→ What you will do
Extract each line of the data below exactly as written.

•••••

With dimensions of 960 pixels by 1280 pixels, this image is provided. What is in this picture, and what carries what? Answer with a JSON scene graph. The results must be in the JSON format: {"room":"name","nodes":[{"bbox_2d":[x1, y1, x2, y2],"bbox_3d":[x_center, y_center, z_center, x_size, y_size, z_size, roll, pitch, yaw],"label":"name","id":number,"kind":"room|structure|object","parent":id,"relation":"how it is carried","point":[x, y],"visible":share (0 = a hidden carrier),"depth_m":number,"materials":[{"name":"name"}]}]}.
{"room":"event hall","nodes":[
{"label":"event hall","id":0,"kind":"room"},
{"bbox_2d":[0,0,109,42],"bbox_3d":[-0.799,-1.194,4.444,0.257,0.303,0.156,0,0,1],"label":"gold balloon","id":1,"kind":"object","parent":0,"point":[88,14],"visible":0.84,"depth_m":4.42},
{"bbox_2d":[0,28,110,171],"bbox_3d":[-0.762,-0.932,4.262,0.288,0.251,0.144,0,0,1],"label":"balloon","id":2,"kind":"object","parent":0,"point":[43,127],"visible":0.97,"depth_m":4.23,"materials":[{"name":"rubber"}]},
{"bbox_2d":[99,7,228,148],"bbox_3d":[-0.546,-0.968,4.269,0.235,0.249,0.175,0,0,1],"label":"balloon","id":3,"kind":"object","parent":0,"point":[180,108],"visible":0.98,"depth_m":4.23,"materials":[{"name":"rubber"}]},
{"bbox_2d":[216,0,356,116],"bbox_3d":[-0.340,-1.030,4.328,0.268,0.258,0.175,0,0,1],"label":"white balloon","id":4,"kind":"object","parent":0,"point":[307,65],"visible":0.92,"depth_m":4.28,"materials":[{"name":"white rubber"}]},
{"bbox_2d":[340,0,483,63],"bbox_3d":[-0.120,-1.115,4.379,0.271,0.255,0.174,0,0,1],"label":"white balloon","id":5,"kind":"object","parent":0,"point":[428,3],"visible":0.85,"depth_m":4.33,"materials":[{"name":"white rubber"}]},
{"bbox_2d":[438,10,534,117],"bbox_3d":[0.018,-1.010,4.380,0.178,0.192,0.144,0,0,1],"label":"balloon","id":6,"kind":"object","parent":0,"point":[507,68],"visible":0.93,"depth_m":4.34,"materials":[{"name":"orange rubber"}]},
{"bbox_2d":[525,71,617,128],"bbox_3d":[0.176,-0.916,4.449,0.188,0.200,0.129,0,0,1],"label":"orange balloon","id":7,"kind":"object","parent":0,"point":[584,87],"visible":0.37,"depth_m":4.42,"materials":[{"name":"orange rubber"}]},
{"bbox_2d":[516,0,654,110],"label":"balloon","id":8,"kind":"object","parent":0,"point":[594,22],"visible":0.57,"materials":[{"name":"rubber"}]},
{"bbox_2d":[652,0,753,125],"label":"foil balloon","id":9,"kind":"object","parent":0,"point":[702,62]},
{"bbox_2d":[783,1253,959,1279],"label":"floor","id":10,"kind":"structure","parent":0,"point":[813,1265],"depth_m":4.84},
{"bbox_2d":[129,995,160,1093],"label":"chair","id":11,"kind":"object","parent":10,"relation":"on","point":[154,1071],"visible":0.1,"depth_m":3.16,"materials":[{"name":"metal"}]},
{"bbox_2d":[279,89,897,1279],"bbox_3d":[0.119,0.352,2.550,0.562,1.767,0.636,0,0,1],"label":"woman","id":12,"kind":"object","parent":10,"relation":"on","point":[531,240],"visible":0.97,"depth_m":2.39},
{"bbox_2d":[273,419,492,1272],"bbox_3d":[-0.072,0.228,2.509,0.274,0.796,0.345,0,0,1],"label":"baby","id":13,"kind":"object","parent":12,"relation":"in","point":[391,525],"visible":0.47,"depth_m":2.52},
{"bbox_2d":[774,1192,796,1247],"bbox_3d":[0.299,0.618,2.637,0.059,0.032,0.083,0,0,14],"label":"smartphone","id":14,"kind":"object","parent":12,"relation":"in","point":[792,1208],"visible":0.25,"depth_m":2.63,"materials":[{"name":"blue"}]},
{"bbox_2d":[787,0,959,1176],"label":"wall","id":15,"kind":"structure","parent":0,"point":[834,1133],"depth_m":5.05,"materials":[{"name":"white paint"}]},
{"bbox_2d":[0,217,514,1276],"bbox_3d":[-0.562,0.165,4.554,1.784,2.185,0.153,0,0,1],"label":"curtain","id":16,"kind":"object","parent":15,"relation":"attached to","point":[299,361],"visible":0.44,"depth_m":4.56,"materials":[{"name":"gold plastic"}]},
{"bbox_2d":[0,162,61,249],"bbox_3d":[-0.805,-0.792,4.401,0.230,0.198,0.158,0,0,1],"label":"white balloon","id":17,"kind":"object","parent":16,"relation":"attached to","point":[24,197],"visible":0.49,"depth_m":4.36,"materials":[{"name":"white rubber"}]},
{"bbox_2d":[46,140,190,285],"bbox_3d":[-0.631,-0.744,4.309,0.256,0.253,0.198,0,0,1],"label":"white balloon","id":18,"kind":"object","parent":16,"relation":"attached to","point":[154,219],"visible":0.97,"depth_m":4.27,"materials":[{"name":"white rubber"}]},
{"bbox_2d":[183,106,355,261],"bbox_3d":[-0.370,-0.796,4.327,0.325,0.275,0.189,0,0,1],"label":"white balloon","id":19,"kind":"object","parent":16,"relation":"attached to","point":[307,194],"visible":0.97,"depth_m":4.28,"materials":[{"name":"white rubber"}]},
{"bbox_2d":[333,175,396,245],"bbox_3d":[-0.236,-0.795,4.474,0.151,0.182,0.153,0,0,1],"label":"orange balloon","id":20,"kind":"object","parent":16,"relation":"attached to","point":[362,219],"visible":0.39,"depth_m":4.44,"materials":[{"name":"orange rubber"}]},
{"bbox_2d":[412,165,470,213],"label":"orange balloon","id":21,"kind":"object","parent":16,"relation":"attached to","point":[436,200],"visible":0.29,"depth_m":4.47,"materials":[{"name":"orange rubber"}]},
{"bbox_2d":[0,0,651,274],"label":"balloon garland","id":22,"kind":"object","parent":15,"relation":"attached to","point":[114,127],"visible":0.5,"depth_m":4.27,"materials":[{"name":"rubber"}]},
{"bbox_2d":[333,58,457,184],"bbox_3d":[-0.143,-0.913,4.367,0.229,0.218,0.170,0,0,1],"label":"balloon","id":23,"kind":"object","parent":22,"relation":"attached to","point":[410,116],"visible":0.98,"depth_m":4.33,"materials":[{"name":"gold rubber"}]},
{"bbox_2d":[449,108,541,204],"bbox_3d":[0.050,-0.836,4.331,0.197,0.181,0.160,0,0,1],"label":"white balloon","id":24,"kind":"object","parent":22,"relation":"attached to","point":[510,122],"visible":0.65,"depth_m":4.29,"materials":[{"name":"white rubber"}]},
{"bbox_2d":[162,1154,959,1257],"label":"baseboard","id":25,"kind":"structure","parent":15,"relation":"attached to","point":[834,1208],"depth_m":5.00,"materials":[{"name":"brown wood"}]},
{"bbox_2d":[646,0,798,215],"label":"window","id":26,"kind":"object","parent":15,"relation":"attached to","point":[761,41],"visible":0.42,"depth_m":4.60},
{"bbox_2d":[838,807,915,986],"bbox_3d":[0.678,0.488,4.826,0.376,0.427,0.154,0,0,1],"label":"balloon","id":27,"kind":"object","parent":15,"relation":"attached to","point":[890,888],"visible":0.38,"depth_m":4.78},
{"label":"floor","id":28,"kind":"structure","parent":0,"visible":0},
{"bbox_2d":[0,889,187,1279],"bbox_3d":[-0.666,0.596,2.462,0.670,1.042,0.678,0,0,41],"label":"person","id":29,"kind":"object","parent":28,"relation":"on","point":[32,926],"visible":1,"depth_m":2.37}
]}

•••••

→ Written answer
With dimensions of 960 pixels by 1280 pixels, this image is provided. What is in this picture, and what carries what? Answer with a JSON scene graph. The results must be in the JSON format: {"room":"name","nodes":[{"bbox_2d":[x1, y1, x2, y2],"bbox_3d":[x_center, y_center, z_center, x_size, y_size, z_size, roll, pitch, yaw],"label":"name","id":number,"kind":"room|structure|object","parent":id,"relation":"how it is carried","point":[x, y],"visible":share (0 = a hidden carrier),"depth_m":number,"materials":[{"name":"name"}]}]}.
{"room":"event hall","nodes":[
{"label":"event hall","id":0,"kind":"room"},
{"bbox_2d":[0,0,109,42],"bbox_3d":[-0.799,-1.194,4.444,0.257,0.303,0.156,0,0,1],"label":"gold balloon","id":1,"kind":"object","parent":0,"point":[88,14],"visible":0.84,"depth_m":4.42},
{"bbox_2d":[0,28,110,171],"bbox_3d":[-0.762,-0.932,4.262,0.288,0.251,0.144,0,0,1],"label":"balloon","id":2,"kind":"object","parent":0,"point":[43,127],"visible":0.97,"depth_m":4.23,"materials":[{"name":"rubber"}]},
{"bbox_2d":[99,7,228,148],"bbox_3d":[-0.546,-0.968,4.269,0.235,0.249,0.175,0,0,1],"label":"balloon","id":3,"kind":"object","parent":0,"point":[180,108],"visible":0.98,"depth_m":4.23,"materials":[{"name":"rubber"}]},
{"bbox_2d":[216,0,356,116],"bbox_3d":[-0.340,-1.030,4.328,0.268,0.258,0.175,0,0,1],"label":"white balloon","id":4,"kind":"object","parent":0,"point":[307,65],"visible":0.92,"depth_m":4.28,"materials":[{"name":"white rubber"}]},
{"bbox_2d":[340,0,483,63],"bbox_3d":[-0.120,-1.115,4.379,0.271,0.255,0.174,0,0,1],"label":"white balloon","id":5,"kind":"object","parent":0,"point":[428,3],"visible":0.85,"depth_m":4.33,"materials":[{"name":"white rubber"}]},
{"bbox_2d":[438,10,534,117],"bbox_3d":[0.018,-1.010,4.380,0.178,0.192,0.144,0,0,1],"label":"balloon","id":6,"kind":"object","parent":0,"point":[507,68],"visible":0.93,"depth_m":4.34,"materials":[{"name":"orange rubber"}]},
{"bbox_2d":[525,71,617,128],"bbox_3d":[0.176,-0.916,4.449,0.188,0.200,0.129,0,0,1],"label":"orange balloon","id":7,"kind":"object","parent":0,"point":[584,87],"visible":0.37,"depth_m":4.42,"materials":[{"name":"orange rubber"}]},
{"bbox_2d":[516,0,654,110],"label":"balloon","id":8,"kind":"object","parent":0,"point":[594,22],"visible":0.57,"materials":[{"name":"rubber"}]},
{"bbox_2d":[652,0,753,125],"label":"foil balloon","id":9,"kind":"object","parent":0,"point":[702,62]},
{"bbox_2d":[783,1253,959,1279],"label":"floor","id":10,"kind":"structure","parent":0,"point":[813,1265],"depth_m":4.84},
{"bbox_2d":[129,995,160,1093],"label":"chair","id":11,"kind":"object","parent":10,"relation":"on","point":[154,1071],"visible":0.1,"depth_m":3.16,"materials":[{"name":"metal"}]},
{"bbox_2d":[279,89,897,1279],"bbox_3d":[0.119,0.352,2.550,0.562,1.767,0.636,0,0,1],"label":"woman","id":12,"kind":"object","parent":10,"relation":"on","point":[531,240],"visible":0.97,"depth_m":2.39},
{"bbox_2d":[273,419,492,1272],"bbox_3d":[-0.072,0.228,2.509,0.274,0.796,0.345,0,0,1],"label":"baby","id":13,"kind":"object","parent":12,"relation":"in","point":[391,525],"visible":0.47,"depth_m":2.52},
{"bbox_2d":[774,1192,796,1247],"bbox_3d":[0.299,0.618,2.637,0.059,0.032,0.083,0,0,14],"label":"smartphone","id":14,"kind":"object","parent":12,"relation":"in","point":[792,1208],"visible":0.25,"depth_m":2.63,"materials":[{"name":"blue"}]},
{"bbox_2d":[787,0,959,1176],"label":"wall","id":15,"kind":"structure","parent":0,"point":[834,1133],"depth_m":5.05,"materials":[{"name":"white paint"}]},
{"bbox_2d":[0,217,514,1276],"bbox_3d":[-0.562,0.165,4.554,1.784,2.185,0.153,0,0,1],"label":"curtain","id":16,"kind":"object","parent":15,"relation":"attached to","point":[299,361],"visible":0.44,"depth_m":4.56,"materials":[{"name":"gold plastic"}]},
{"bbox_2d":[0,162,61,249],"bbox_3d":[-0.805,-0.792,4.401,0.230,0.198,0.158,0,0,1],"label":"white balloon","id":17,"kind":"object","parent":16,"relation":"attached to","point":[24,197],"visible":0.49,"depth_m":4.36,"materials":[{"name":"white rubber"}]},
{"bbox_2d":[46,140,190,285],"bbox_3d":[-0.631,-0.744,4.309,0.256,0.253,0.198,0,0,1],"label":"white balloon","id":18,"kind":"object","parent":16,"relation":"attached to","point":[154,219],"visible":0.97,"depth_m":4.27,"materials":[{"name":"white rubber"}]},
{"bbox_2d":[183,106,355,261],"bbox_3d":[-0.370,-0.796,4.327,0.325,0.275,0.189,0,0,1],"label":"white balloon","id":19,"kind":"object","parent":16,"relation":"attached to","point":[307,194],"visible":0.97,"depth_m":4.28,"materials":[{"name":"white rubber"}]},
{"bbox_2d":[333,175,396,245],"bbox_3d":[-0.236,-0.795,4.474,0.151,0.182,0.153,0,0,1],"label":"orange balloon","id":20,"kind":"object","parent":16,"relation":"attached to","point":[362,219],"visible":0.39,"depth_m":4.44,"materials":[{"name":"orange rubber"}]},
{"bbox_2d":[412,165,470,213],"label":"orange balloon","id":21,"kind":"object","parent":16,"relation":"attached to","point":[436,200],"visible":0.29,"depth_m":4.47,"materials":[{"name":"orange rubber"}]},
{"bbox_2d":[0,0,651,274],"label":"balloon garland","id":22,"kind":"object","parent":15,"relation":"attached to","point":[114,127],"visible":0.5,"depth_m":4.27,"materials":[{"name":"rubber"}]},
{"bbox_2d":[333,58,457,184],"bbox_3d":[-0.143,-0.913,4.367,0.229,0.218,0.170,0,0,1],"label":"balloon","id":23,"kind":"object","parent":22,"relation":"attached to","point":[410,116],"visible":0.98,"depth_m":4.33,"materials":[{"name":"gold rubber"}]},
{"bbox_2d":[449,108,541,204],"bbox_3d":[0.050,-0.836,4.331,0.197,0.181,0.160,0,0,1],"label":"white balloon","id":24,"kind":"object","parent":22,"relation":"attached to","point":[510,122],"visible":0.65,"depth_m":4.29,"materials":[{"name":"white rubber"}]},
{"bbox_2d":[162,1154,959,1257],"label":"baseboard","id":25,"kind":"structure","parent":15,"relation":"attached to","point":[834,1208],"depth_m":5.00,"materials":[{"name":"brown wood"}]},
{"bbox_2d":[646,0,798,215],"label":"window","id":26,"kind":"object","parent":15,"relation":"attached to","point":[761,41],"visible":0.42,"depth_m":4.60},
{"bbox_2d":[838,807,915,986],"bbox_3d":[0.678,0.488,4.826,0.376,0.427,0.154,0,0,1],"label":"balloon","id":27,"kind":"object","parent":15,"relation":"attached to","point":[890,888],"visible":0.38,"depth_m":4.78},
{"label":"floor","id":28,"kind":"structure","parent":0,"visible":0},
{"bbox_2d":[0,889,187,1279],"bbox_3d":[-0.666,0.596,2.462,0.670,1.042,0.678,0,0,41],"label":"person","id":29,"kind":"object","parent":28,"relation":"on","point":[32,926],"visible":1,"depth_m":2.37}
]}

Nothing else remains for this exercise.